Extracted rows
Start of Block

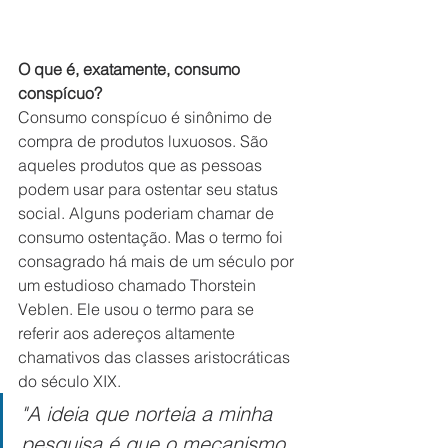
O que é, exatamente, consumo 
conspícuo?
Consumo conspícuo é sinônimo de 
compra de produtos luxuosos. São 
aqueles produtos que as pessoas 
podem usar para ostentar seu status 
social. Alguns poderiam chamar de 
consumo ostentação. Mas o termo foi 
consagrado há mais de um século por 
um estudioso chamado Thorstein 
Veblen. Ele usou o termo para se 
referir aos adereços altamente 
chamativos das classes aristocráticas 
do século XIX.
"A ideia que norteia a minha 
pesquisa é que o mecanismo 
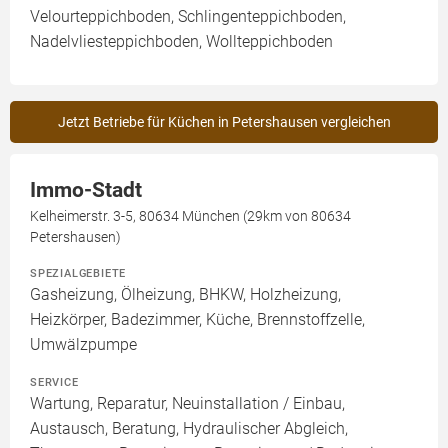
Velourteppichboden, Schlingenteppichboden,
Nadelvliesteppichboden, Wollteppichboden
Jetzt Betriebe für Küchen in Petershausen vergleichen
Immo-Stadt
Kelheimerstr. 3-5, 80634 München (29km von 80634
Petershausen)
SPEZIALGEBIETE
Gasheizung, Ölheizung, BHKW, Holzheizung,
Heizkörper, Badezimmer, Küche, Brennstoffzelle,
Umwälzpumpe
SERVICE
Wartung, Reparatur, Neuinstallation / Einbau,
Austausch, Beratung, Hydraulischer Abgleich,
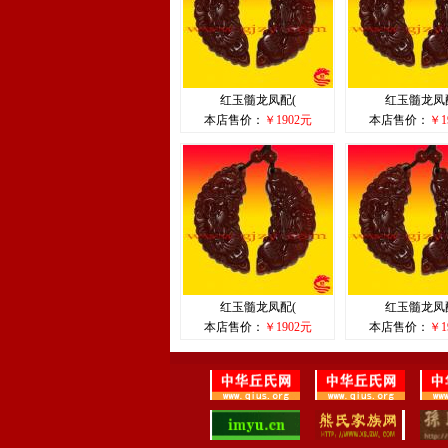
红玉髓龙凤配(
红玉髓龙凤
本店售价：
￥1902元
本店售价：
￥1
红玉髓龙凤配(
红玉髓龙凤
本店售价：
￥1902元
本店售价：
￥1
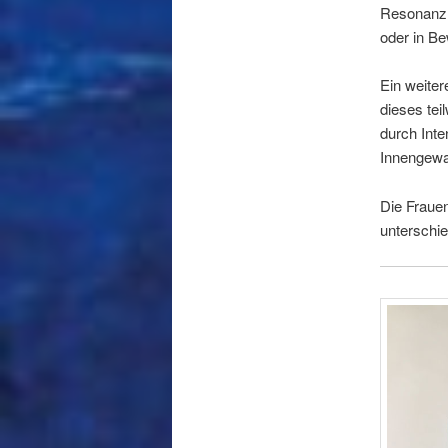
Resonanz m
oder in B
Ein weiter
dieses tei
durch Inte
Innengewan
Die Frauen
unterschie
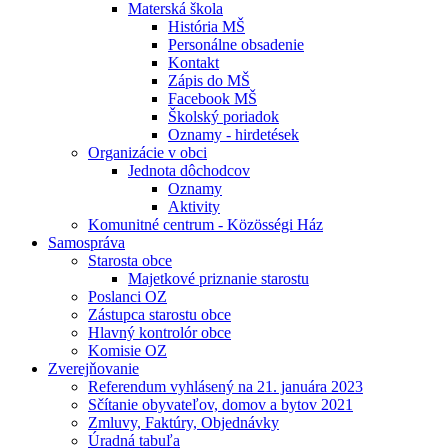
Materská škola
História MŠ
Personálne obsadenie
Kontakt
Zápis do MŠ
Facebook MŠ
Školský poriadok
Oznamy - hirdetések
Organizácie v obci
Jednota dôchodcov
Oznamy
Aktivity
Komunitné centrum - Közösségi Ház
Samospráva
Starosta obce
Majetkové priznanie starostu
Poslanci OZ
Zástupca starostu obce
Hlavný kontrolór obce
Komisie OZ
Zverejňovanie
Referendum vyhlásený na 21. januára 2023
Sčítanie obyvateľov, domov a bytov 2021
Zmluvy, Faktúry, Objednávky
Úradná tabuľa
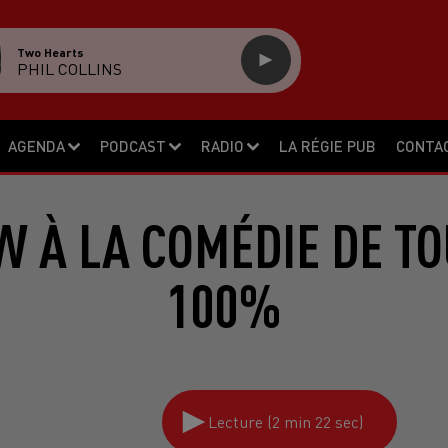
Two Hearts
PHIL COLLINS
AGENDA
PODCAST
RADIO
LA RÉGIE PUB
CONTA
W À LA COMÉDIE DE TO
100%
Lecture (2 min 22 sec)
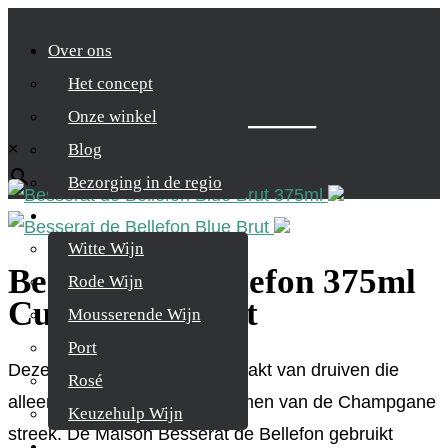
Over ons
Het concept
Zoek je product
Onze winkel
×
Blog
Bezorging in de regio
Wijnen
Witte Wijn
Besserat de Bellefon 375ml
Rode Wijn
Cuvee Blue Brut
Mousserende Wijn
Port
Deze champagne wordt gemaakt van druiven die
Rosé
alleen uit de beste dorpen komen van de Champgane
Keuzehulp Wijn
streek. De Maison Besserat de Bellefon gebruikt
Whisky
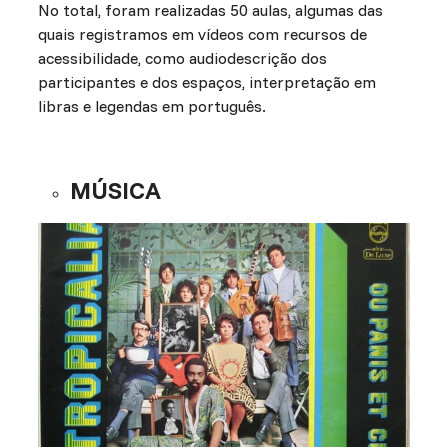
No total, foram realizadas 50 aulas, algumas das
quais registramos em vídeos com recursos de
acessibilidade, como audiodescrição dos
participantes e dos espaços, interpretação em
libras e legendas em português.
MÚSICA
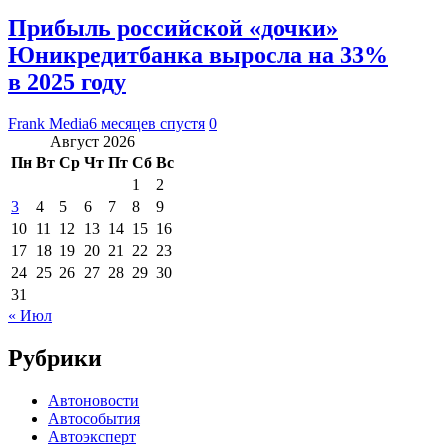
Прибыль российской «дочки»
Юникредитбанка выросла на 33%
в 2025 году
Frank Media
6 месяцев спустя
0
Август 2026
Пн
Вт
Ср
Чт
Пт
Сб
Вс
1
2
3
4
5
6
7
8
9
10
11
12
13
14
15
16
17
18
19
20
21
22
23
24
25
26
27
28
29
30
31
« Июл
Рубрики
Автоновости
Автособытия
Автоэксперт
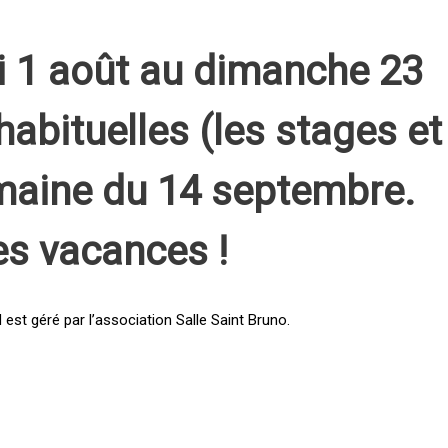
i 1 août au dimanche 23
habituelles (les stages et
emaine du 14 septembre.
es vacances !
st géré par l’association Salle Saint Bruno.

End of Block

Exercise aim:
Put every line of text from all the rows above into a Markdown table with two columns, Line No. and Text, giving each line its number and skipping blank lines. Leave the pictures out of the table.

Problem solution:
| Line No. | Text |
|---|---|
| 1 | O que é, exatamente, consumo  |
| 2 | conspícuo? |
| 3 | Consumo conspícuo é sinônimo de  |
| 4 | compra de produtos luxuosos. São  |
| 5 | aqueles produtos que as pessoas  |
| 6 | podem usar para ostentar seu status  |
| 7 | social. Alguns poderiam chamar de  |
| 8 | consumo ostentação. Mas o termo foi  |
| 9 | consagrado há mais de um século por  |
| 10 | um estudioso chamado Thorstein  |
| 11 | Veblen. Ele usou o termo para se  |
| 12 | referir aos adereços altamente  |
| 13 | chamativos das classes aristocráticas  |
| 14 | do século XIX. |
| 15 | "A ideia que norteia a minha  |
| 16 | pesquisa é que o mecanismo  |
| 17 | Velourteppichboden, Schlingenteppichboden, |
| 18 | Nadelvliesteppichboden, Wollteppichboden |
| 19 | Jetzt Betriebe für Küchen in Petershausen vergleichen |
| 20 | Immo-Stadt |
| 21 | Kelheimerstr. 3-5, 80634 München (29km von 80634 |
| 22 | Petershausen) |
| 23 | SPEZIALGEBIETE |
| 24 | Gasheizung, Ölheizung, BHKW, Holzheizung, |
| 25 | Heizkörper, Badezimmer, Küche, Brennstoffzelle, |
| 26 | Umwälzpumpe |
| 27 | SERVICE |
| 28 | Wartung, Reparatur, Neuinstallation / Einbau, |
| 29 | Austausch, Beratung, Hydraulischer Abgleich, |
| 30 | 红玉髓龙凤配( |
| 31 | 红玉髓龙凤 |
| 32 | 本店售价： |
| 33 | ￥1902元 |
| 34 | 本店售价： |
| 35 | ￥1 |
| 36 | 红玉髓龙凤配( |
| 37 | 红玉髓龙凤 |
| 38 | 本店售价： |
| 39 | ￥1902元 |
| 40 | 本店售价： |
| 41 | ￥1 |
| 42 | Resonanz m |
| 43 | oder in B |
| 44 | Ein weiter |
| 45 | dieses tei |
| 46 | durch Inte |
| 47 | Innengewan |
| 48 | Die Frauen |
| 49 | unterschie |
| 50 | Materská škola |
| 51 | História MŠ |
| 52 | Personálne obsadenie |
| 53 | Kontakt |
| 54 | Zápis do MŠ |
| 55 | Facebook MŠ |
| 56 | Školský poriadok |
| 57 | Oznamy - hirdetések |
| 58 | Organizácie v obci |
| 59 | Jednota dôchodcov |
| 60 | Oznamy |
| 61 | Aktivity |
| 62 | Komunitné centrum - Közösségi Ház |
| 63 | Samospráva |
| 64 | Starosta obce |
| 65 | Majetkové priznanie starostu |
| 66 | Poslanci OZ |
| 67 | Zástupca starostu obce |
| 68 | Hlavný kontrolór obce |
| 69 | Komisie OZ |
| 70 | Zverejňovanie |
| 71 | Referendum vyhlásený na 21. januára 2023 |
| 72 | Sčítanie obyvateľov, domov a bytov 2021 |
| 73 | Zmluvy, Faktúry, Objednávky |
| 74 | Úradná tabuľa |
| 75 | Two Hearts |
| 76 | PHIL COLLINS |
| 77 | AGENDA |
| 78 | PODCAST |
| 79 | RADIO |
| 80 | LA RÉGIE PUB |
| 81 | CONTA |
| 82 | W À LA COMÉDIE DE TO |
| 83 | 100% |
| 84 | Lecture (2 min 22 sec) |
| 85 | Over ons |
| 86 | Het concept |
| 87 | Zoek je product |
| 88 | Onze winkel |
| 89 | × |
| 90 | Blog |
| 91 | Bezorging in de regio |
| 92 | Wijnen |
| 93 | Witte Wijn |
| 94 | Besserat de Bellefon 375ml |
| 95 | Rode Wijn |
| 96 | Cuvee Blue Brut |
| 97 | Mousserende Wijn |
| 98 | Port |
| 99 | Deze champagne wordt gemaakt van druiven die |
| 100 | Rosé |
| 101 | alleen uit de beste dorpen komen van de Champgane |
| 102 | Keuzehulp Wijn |
| 103 | streek. De Maison Besserat de Bellefon gebruikt |
| 104 | Whisky |
| 105 | No total, foram realizadas 50 aulas, algumas das |
| 106 | quais registramos em vídeos com recursos de |
| 107 | acessibilidade, como audiodescrição dos |
| 108 | participantes e dos espaços, interpretação em |
| 109 | libras e legendas em português. |
| 110 | MÚSICA |
| 111 | Прибыль российской «дочки» |
| 112 | Юникредитбанка выросла на 33% |
| 113 | в 2025 году |
| 114 | Frank Media |
| 115 | 6 месяцев спустя |
| 116 | 0 |
| 117 | Август 2026 |
| 118 | Пн |
| 119 | Вт |
| 120 | Ср |
| 121 | Чт |
| 122 | Пт |
| 123 | Сб |
| 124 | Вс |
| 125 | 1 |
| 126 | 2 |
| 127 | 3 |
| 128 | 4 |
| 129 | 5 |
| 130 | 6 |
| 131 | 7 |
| 132 | 8 |
| 133 | 9 |
| 134 | 10 |
| 135 | 11 |
| 136 | 12 |
| 137 | 13 |
| 138 | 14 |
| 139 | 15 |
| 140 | 16 |
| 141 | 17 |
| 142 | 18 |
| 143 | 19 |
| 144 | 20 |
| 145 | 21 |
| 146 | 22 |
| 147 | 23 |
| 148 | 24 |
| 149 | 25 |
| 150 | 26 |
| 151 | 27 |
| 152 | 28 |
| 153 | 29 |
| 154 | 30 |
| 155 | 31 |
| 156 | « Июл |
| 157 | Рубрики |
| 158 | Автоновости |
| 159 | Автособытия |
| 160 | Автоэксперт |
| 161 | i 1 août au dimanche 23 |
| 162 | habituelles (les stages et |
| 163 | emaine du 14 septembre. |
| 164 | es vacances ! |
| 165 | st géré par l’association Salle Saint Bruno. |